The Weeknd has made a meteoric impact on the indie scene, perhaps the greatest any RnB artist has made in 'proper' music circles (rather than say, pop). Half of interest is of course causd by the fact that it is interesting people who would normally shy away from RnB, and soon enough any music that gets caught up in this whirlpool of hype is devoid of any criticism of the actual sounds. So sure, with any paradoxically popular artist like The Weeknd (Abel Tesfaye), there are going to be accusations of bloggers and listeners following the crowd, unthinkingly obsessing over whatever Pitchfork doth proclaim Best New Music. A half-assed listen of House of Balloons and you may be able to write it off as nothing dissimilar to anything hitting the top 40 (that is to say: vacuous, unorignal), but there is a load more here, enough to inspire the hype in the first place.

House of Balloons isn't exactly without precedent, last years How to Dress Well croonings are probably the closest in terms of style. Certainly there is a trend for more RnB influences in underground music, but these a generally aesthitical touches from disparate sources, nothing has been so unapolagetically RnB indebted and yet so deftly produced whilst not intended for the club. Where typical Club music espouses simple, often facile lyricisms about sex and alcahol, petty platitudes to be half-ignored on drunken dancefloors, House of Balloons flips this on its' head. As well as these overusd themes, club music also attempts to glamourise the act of clubbing itself, as we see most clearly in the music videos of pristine club floors, sexy people and tonnes of dollar bills. Abel constructs an almost noire element to his lyrics, taking the illusions portrayed as fact in the RnB aesthetic, a kind of new pan-atlantic aspirational dream, and exposes the cavernous dark other side. This is why the album works so well, as typical RnB is taken as a starting point, but is torn apart in a heart-wrenching anti-parody. That is, instead of taking the vacuous lyircs and lampooning them, he tighten them and injects them with his own club jaded emotions and experiences, to create something that sounds so similar, but so scarily different from its forebears.

Moving on from the lyrical themes, the album has an sparse and minimalist musical backdrop to carry the lyrics. The beats are slow and heavy, creating a gigantic swagger that the vocals sound uneasily confident riding upon. There are also a tonne of samples and clever synth licks, that satelite the singing, which of course takes center stage. Abels voice sounds slightly anonymous and generically RnB in some verses, but this serves to highlight the irony of his words, and he can throw his voice around with agile ease. Title track House of Balloons / Glass Tables best emphasises the vast void between the two modes he intertwines on this record, the first half being crooning, plantive, before diving into a bassy, sparse, even slightly angry groove, propelled by a simple beat and eerie, twisted synth that could almost come from dubstep.

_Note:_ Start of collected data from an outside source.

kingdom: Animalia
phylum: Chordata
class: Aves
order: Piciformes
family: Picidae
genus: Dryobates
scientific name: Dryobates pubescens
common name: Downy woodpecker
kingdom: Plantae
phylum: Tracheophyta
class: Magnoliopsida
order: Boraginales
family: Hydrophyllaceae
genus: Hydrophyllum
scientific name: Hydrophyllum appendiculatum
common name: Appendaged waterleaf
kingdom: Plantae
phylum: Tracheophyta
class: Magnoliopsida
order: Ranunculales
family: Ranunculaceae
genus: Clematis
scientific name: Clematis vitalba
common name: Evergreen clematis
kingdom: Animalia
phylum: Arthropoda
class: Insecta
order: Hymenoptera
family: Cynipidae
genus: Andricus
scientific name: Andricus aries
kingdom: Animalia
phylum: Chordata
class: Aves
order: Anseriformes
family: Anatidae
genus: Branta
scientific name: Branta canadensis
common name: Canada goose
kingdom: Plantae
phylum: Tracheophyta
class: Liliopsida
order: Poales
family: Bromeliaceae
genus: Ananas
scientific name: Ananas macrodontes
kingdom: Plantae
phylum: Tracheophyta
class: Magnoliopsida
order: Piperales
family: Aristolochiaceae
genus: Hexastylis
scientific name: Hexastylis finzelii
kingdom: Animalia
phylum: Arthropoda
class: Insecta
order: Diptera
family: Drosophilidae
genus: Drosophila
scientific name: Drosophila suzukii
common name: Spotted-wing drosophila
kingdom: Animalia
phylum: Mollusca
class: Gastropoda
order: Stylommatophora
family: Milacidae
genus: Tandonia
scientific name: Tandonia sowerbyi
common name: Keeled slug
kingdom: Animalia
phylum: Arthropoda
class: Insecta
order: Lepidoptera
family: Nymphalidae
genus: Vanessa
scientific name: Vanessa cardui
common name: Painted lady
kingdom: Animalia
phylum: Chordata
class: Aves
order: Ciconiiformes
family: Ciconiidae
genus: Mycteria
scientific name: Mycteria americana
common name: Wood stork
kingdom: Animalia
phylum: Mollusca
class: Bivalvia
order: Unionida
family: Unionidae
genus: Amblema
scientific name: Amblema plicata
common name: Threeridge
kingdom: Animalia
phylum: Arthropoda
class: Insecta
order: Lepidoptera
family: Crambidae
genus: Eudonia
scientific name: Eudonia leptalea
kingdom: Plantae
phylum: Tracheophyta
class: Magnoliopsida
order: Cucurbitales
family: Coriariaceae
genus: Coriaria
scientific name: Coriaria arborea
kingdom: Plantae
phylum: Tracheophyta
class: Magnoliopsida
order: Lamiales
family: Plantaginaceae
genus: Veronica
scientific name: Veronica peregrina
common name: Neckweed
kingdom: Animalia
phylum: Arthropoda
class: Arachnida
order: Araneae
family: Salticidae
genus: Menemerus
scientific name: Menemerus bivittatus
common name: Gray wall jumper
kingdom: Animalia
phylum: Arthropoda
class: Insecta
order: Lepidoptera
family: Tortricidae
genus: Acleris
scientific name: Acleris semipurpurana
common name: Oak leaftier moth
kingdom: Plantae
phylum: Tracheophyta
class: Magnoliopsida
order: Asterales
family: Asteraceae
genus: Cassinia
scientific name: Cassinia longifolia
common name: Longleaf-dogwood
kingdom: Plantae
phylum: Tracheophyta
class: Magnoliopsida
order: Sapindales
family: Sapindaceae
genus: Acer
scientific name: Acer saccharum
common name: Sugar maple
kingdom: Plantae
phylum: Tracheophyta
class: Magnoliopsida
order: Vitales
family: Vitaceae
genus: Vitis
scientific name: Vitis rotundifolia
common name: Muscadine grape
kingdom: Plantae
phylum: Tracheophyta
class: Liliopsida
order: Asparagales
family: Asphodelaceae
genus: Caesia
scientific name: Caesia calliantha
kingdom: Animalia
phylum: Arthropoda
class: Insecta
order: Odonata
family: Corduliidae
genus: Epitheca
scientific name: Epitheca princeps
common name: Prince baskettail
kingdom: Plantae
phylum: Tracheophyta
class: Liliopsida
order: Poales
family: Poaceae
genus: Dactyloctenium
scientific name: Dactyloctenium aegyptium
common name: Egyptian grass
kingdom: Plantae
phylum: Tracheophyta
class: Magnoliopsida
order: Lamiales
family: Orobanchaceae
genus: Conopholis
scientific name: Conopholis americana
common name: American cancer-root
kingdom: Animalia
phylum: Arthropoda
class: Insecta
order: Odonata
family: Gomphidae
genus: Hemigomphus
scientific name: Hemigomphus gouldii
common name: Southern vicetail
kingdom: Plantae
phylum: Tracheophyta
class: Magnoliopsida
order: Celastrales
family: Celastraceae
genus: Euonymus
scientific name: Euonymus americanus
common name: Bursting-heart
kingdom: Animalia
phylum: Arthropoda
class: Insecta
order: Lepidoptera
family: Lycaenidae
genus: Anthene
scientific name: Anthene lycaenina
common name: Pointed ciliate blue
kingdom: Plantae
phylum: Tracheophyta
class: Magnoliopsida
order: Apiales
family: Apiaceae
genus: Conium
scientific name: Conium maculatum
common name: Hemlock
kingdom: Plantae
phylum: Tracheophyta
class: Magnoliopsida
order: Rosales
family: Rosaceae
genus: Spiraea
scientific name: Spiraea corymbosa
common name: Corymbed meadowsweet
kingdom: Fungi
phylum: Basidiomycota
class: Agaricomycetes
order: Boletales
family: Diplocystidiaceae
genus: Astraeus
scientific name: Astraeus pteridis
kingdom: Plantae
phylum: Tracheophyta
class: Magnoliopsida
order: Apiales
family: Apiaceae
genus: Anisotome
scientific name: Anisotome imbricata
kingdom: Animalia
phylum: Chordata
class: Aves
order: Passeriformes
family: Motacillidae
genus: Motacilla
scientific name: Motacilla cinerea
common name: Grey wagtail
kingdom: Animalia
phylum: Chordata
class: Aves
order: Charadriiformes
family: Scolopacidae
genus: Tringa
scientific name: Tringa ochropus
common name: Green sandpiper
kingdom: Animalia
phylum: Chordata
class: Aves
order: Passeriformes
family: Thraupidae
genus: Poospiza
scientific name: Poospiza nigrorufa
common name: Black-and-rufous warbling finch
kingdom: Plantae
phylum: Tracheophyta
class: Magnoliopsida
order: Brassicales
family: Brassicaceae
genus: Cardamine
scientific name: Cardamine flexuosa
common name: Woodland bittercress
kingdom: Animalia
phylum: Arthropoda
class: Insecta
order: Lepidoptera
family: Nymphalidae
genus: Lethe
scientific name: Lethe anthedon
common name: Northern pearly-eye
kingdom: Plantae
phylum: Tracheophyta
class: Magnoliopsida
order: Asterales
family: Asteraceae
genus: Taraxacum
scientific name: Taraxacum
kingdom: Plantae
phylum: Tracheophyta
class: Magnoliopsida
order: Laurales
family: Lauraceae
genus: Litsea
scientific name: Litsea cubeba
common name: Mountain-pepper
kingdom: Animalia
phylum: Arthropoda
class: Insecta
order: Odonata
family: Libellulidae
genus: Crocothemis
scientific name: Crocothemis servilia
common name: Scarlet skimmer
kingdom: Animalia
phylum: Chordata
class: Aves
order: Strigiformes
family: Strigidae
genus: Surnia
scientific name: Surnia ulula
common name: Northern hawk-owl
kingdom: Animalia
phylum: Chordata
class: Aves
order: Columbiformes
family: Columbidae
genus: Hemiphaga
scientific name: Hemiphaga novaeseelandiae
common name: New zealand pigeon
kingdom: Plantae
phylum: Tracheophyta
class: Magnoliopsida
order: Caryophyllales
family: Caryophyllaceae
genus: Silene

The album is very difficult to get a grip on entirely, the intrumentation and his voice are both sleek and slippery. The record both shows distain of cliche RnB whilst absolutely celebrates some of the aesthetics of the genre. It stands on its own as a chilling, heartbroken record, inhabiting and exposing the dark regions of a hedonism and clubbing, never entirely commiting to one particular overall feeling, Abel rightly cannot entirely come to terms with the music that has so infected his (as well as our) conciousness.